:: Required work ::
Set out as a numbered list every line of the records from the line containing "Note the current in µA on this ammeter." up to and including the final line of the records, leaving out any blank lines.

:: Supplied material ::
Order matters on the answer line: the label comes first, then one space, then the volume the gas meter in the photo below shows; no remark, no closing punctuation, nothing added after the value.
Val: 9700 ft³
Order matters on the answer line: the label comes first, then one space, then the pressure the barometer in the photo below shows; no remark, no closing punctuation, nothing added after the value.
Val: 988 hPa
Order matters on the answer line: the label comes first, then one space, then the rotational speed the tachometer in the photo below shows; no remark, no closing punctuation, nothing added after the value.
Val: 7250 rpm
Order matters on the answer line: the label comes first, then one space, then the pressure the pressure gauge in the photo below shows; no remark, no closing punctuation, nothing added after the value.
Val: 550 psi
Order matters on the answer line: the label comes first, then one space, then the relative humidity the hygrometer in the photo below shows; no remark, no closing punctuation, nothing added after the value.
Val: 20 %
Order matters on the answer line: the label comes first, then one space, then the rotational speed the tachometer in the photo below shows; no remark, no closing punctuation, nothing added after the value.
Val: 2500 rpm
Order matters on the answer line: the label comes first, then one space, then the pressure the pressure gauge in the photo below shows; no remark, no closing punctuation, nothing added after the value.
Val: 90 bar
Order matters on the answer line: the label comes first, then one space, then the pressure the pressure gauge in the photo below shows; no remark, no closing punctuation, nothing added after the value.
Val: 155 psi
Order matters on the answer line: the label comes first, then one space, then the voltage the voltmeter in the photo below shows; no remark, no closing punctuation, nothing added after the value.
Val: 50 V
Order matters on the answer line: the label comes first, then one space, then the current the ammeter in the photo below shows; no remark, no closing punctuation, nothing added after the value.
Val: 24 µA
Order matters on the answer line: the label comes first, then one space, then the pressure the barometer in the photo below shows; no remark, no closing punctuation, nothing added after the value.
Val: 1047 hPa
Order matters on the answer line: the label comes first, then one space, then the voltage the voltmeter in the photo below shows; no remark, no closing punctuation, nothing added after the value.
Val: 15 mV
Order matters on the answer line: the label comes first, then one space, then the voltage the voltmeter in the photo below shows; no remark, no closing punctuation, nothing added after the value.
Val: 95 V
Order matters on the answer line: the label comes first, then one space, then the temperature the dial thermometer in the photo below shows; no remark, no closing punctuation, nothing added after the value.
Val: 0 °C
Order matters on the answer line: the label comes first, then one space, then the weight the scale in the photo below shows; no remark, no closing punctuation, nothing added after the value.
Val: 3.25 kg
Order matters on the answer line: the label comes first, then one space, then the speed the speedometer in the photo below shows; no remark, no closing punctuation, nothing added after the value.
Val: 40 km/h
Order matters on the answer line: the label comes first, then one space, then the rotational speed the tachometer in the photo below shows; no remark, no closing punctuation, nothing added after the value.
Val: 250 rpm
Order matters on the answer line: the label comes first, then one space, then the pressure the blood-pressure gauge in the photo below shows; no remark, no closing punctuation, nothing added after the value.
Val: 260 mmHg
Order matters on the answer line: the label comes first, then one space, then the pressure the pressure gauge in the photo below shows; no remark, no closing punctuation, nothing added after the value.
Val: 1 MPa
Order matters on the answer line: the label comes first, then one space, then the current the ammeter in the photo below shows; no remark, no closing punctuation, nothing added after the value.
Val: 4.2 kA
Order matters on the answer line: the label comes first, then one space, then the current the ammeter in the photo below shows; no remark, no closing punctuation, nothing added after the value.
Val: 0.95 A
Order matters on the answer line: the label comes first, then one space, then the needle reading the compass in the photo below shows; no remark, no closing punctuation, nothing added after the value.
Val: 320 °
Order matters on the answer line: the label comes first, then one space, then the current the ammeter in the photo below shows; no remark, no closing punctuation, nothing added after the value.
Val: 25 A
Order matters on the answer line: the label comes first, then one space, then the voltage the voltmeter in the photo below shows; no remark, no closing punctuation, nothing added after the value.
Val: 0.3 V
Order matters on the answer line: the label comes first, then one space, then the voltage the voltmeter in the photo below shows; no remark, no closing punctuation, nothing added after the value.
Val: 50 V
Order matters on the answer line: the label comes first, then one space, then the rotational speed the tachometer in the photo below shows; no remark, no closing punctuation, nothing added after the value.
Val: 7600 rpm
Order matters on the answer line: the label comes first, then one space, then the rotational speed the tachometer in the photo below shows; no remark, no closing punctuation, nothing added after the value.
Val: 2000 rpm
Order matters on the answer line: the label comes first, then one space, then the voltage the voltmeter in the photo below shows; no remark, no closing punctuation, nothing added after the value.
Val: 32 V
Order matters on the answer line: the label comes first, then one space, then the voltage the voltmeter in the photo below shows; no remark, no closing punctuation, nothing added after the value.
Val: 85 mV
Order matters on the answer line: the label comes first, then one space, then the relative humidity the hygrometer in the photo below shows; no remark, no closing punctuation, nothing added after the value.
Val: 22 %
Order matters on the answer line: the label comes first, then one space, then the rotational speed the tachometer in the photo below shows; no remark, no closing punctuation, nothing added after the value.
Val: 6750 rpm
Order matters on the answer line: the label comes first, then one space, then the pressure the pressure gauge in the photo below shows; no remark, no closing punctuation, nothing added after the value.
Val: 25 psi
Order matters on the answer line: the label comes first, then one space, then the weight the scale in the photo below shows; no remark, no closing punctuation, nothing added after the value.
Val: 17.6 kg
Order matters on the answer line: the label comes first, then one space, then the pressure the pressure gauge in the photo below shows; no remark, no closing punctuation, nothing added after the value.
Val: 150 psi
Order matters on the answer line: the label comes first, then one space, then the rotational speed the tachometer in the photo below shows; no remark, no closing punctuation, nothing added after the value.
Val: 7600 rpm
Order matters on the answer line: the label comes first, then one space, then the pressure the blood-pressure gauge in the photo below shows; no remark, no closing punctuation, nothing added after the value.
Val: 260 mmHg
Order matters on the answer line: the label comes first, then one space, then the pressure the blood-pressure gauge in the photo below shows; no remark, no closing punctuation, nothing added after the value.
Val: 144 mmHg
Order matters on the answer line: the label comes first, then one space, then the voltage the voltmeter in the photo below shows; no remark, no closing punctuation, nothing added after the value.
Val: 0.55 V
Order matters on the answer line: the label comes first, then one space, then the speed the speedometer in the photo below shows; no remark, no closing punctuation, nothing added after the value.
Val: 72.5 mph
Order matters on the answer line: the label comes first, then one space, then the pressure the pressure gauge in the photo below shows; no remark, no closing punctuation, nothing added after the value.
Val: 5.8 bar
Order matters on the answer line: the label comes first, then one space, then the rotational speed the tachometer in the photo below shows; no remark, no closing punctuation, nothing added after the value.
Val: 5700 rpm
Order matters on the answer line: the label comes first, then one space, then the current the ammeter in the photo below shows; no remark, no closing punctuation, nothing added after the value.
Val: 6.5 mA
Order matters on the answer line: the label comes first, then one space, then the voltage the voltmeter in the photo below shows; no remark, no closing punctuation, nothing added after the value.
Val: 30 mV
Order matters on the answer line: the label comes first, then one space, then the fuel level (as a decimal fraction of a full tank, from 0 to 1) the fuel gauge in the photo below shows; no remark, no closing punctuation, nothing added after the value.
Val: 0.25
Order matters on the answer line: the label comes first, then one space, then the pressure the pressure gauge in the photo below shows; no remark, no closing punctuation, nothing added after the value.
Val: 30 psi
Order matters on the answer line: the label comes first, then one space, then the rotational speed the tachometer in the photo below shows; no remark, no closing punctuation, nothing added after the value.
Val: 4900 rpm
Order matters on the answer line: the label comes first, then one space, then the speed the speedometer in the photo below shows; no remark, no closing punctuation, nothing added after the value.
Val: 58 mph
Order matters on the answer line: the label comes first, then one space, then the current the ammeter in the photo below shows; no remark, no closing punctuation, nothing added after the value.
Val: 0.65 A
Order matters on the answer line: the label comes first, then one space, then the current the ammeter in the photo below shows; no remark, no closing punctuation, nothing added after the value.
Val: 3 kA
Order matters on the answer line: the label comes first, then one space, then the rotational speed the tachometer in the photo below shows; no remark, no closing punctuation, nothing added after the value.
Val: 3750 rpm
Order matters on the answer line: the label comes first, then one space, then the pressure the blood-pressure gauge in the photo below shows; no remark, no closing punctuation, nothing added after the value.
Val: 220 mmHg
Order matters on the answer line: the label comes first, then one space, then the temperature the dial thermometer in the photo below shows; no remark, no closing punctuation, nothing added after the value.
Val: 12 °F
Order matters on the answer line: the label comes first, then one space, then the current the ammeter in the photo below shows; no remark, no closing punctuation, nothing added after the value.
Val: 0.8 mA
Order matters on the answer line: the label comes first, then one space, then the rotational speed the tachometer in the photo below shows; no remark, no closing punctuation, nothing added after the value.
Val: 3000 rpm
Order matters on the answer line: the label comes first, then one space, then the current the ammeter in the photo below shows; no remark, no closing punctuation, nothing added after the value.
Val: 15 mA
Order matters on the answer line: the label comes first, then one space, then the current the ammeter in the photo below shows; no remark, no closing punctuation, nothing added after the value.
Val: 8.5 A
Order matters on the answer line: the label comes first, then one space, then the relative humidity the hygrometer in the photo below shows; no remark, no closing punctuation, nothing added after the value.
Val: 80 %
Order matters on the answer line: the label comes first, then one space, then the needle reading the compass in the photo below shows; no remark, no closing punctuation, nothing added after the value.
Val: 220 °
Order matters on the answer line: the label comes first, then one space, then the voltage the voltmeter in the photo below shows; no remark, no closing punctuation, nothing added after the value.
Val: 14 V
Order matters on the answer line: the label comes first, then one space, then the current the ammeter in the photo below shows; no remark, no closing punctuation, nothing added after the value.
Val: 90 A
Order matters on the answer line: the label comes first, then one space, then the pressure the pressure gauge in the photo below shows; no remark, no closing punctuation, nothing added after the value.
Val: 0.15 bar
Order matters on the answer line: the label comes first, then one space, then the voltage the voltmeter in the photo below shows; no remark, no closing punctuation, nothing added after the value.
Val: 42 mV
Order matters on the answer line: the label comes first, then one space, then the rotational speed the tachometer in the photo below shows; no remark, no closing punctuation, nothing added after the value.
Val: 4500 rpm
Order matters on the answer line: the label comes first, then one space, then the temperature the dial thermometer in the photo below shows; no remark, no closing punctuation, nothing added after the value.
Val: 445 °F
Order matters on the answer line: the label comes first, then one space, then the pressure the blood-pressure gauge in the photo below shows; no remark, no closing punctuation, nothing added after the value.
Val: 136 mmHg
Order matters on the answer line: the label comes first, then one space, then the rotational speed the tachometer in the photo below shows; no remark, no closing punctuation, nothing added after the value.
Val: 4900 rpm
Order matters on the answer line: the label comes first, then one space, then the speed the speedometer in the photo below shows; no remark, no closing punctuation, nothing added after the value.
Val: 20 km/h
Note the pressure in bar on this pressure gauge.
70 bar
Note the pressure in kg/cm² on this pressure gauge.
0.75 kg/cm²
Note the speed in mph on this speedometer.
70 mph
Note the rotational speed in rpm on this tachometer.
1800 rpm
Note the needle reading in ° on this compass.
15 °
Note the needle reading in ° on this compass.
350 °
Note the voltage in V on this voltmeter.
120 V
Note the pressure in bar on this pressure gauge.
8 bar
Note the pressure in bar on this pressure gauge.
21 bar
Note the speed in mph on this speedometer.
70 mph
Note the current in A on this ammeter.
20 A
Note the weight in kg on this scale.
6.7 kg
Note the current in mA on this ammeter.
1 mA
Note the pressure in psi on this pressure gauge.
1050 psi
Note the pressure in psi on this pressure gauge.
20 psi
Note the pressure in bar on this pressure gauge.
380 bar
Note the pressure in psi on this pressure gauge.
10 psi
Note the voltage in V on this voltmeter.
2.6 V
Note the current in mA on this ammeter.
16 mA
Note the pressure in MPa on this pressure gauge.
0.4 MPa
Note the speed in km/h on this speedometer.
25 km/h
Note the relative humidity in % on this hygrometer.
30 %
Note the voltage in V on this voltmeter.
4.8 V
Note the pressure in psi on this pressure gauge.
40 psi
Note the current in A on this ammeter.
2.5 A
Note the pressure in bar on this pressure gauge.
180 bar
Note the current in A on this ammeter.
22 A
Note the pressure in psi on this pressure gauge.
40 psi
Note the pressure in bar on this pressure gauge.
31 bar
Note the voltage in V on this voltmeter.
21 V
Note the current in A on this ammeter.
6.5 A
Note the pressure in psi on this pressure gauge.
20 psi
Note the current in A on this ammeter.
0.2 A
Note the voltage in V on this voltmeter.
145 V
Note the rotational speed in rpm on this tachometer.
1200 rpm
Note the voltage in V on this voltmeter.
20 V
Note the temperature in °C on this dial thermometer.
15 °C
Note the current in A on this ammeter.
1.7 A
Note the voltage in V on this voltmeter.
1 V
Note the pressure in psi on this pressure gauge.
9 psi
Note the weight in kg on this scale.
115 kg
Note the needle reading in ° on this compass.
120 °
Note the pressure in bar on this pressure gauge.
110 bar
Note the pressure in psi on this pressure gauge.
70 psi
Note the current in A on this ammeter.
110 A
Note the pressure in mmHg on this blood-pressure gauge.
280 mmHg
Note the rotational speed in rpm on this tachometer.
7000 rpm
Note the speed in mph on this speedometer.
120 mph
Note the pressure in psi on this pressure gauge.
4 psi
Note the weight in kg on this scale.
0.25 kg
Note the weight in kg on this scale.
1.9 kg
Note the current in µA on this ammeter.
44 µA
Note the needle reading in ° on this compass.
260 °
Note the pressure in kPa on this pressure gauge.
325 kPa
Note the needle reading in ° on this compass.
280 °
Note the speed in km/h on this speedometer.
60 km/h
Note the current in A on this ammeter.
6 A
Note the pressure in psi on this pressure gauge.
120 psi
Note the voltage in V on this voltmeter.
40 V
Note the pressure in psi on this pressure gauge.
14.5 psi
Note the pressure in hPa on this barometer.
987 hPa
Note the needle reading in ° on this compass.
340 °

:: Answer section ::
1. Note the current in µA on this ammeter.
2. 44 µA
3. Note the needle reading in ° on this compass.
4. 260 °
5. Note the pressure in kPa on this pressure gauge.
6. 325 kPa
7. Note the needle reading in ° on this compass.
8. 280 °
9. Note the speed in km/h on this speedometer.
10. 60 km/h
11. Note the current in A on this ammeter.
12. 6 A
13. Note the pressure in psi on this pressure gauge.
14. 120 psi
15. Note the voltage in V on this voltmeter.
16. 40 V
17. Note the pressure in psi on this pressure gauge.
18. 14.5 psi
19. Note the pressure in hPa on this barometer.
20. 987 hPa
21. Note the needle reading in ° on this compass.
22. 340 °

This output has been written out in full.